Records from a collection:
● ● ● ●

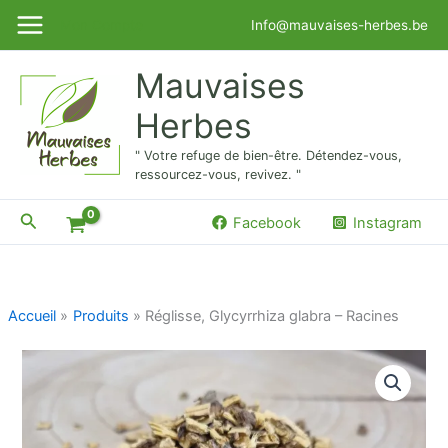
Aller
Mon Compte
Info@mauvaises-herbes.be
au
contenu
Mauvaises
Herbes
" Votre refuge de bien-être. Détendez-vous,
ressourcez-vous, revivez. "
Rechercher
Facebook
Instagram
Accueil
Produits
Réglisse, Glycyrrhiza glabra – Racines
quantité
de
Réglisse,
Glycyrrhiza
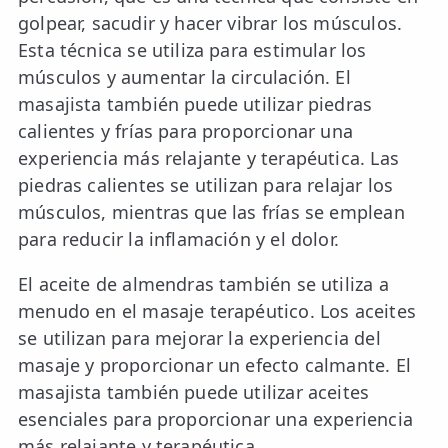
golpear, sacudir y hacer vibrar los músculos.
Esta técnica se utiliza para estimular los
músculos y aumentar la circulación. El
masajista también puede utilizar piedras
calientes y frías para proporcionar una
experiencia más relajante y terapéutica. Las
piedras calientes se utilizan para relajar los
músculos, mientras que las frías se emplean
para reducir la inflamación y el dolor.
El aceite de almendras también se utiliza a
menudo en el masaje terapéutico. Los aceites
se utilizan para mejorar la experiencia del
masaje y proporcionar un efecto calmante. El
masajista también puede utilizar aceites
esenciales para proporcionar una experiencia
más relajante y terapéutica.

● ● ● ●

The problem:
Where an entry holds an image, drop the image and copy the remaining text exactly.

Task result:
Aller
Mon Compte
Info@mauvaises-herbes.be
au
contenu
Mauvaises
Herbes
" Votre refuge de bien-être. Détendez-vous,
ressourcez-vous, revivez. "
Rechercher
Facebook
Instagram
Accueil
Produits
Réglisse, Glycyrrhiza glabra – Racines
quantité
de
Réglisse,
Glycyrrhiza
golpear, sacudir y hacer vibrar los músculos.
Esta técnica se utiliza para estimular los
músculos y aumentar la circulación. El
masajista también puede utilizar piedras
calientes y frías para proporcionar una
experiencia más relajante y terapéutica. Las
piedras calientes se utilizan para relajar los
músculos, mientras que las frías se emplean
para reducir la inflamación y el dolor.
El aceite de almendras también se utiliza a
menudo en el masaje terapéutico. Los aceites
se utilizan para mejorar la experiencia del
masaje y proporcionar un efecto calmante. El
masajista también puede utilizar aceites
esenciales para proporcionar una experiencia
más relajante y terapéutica.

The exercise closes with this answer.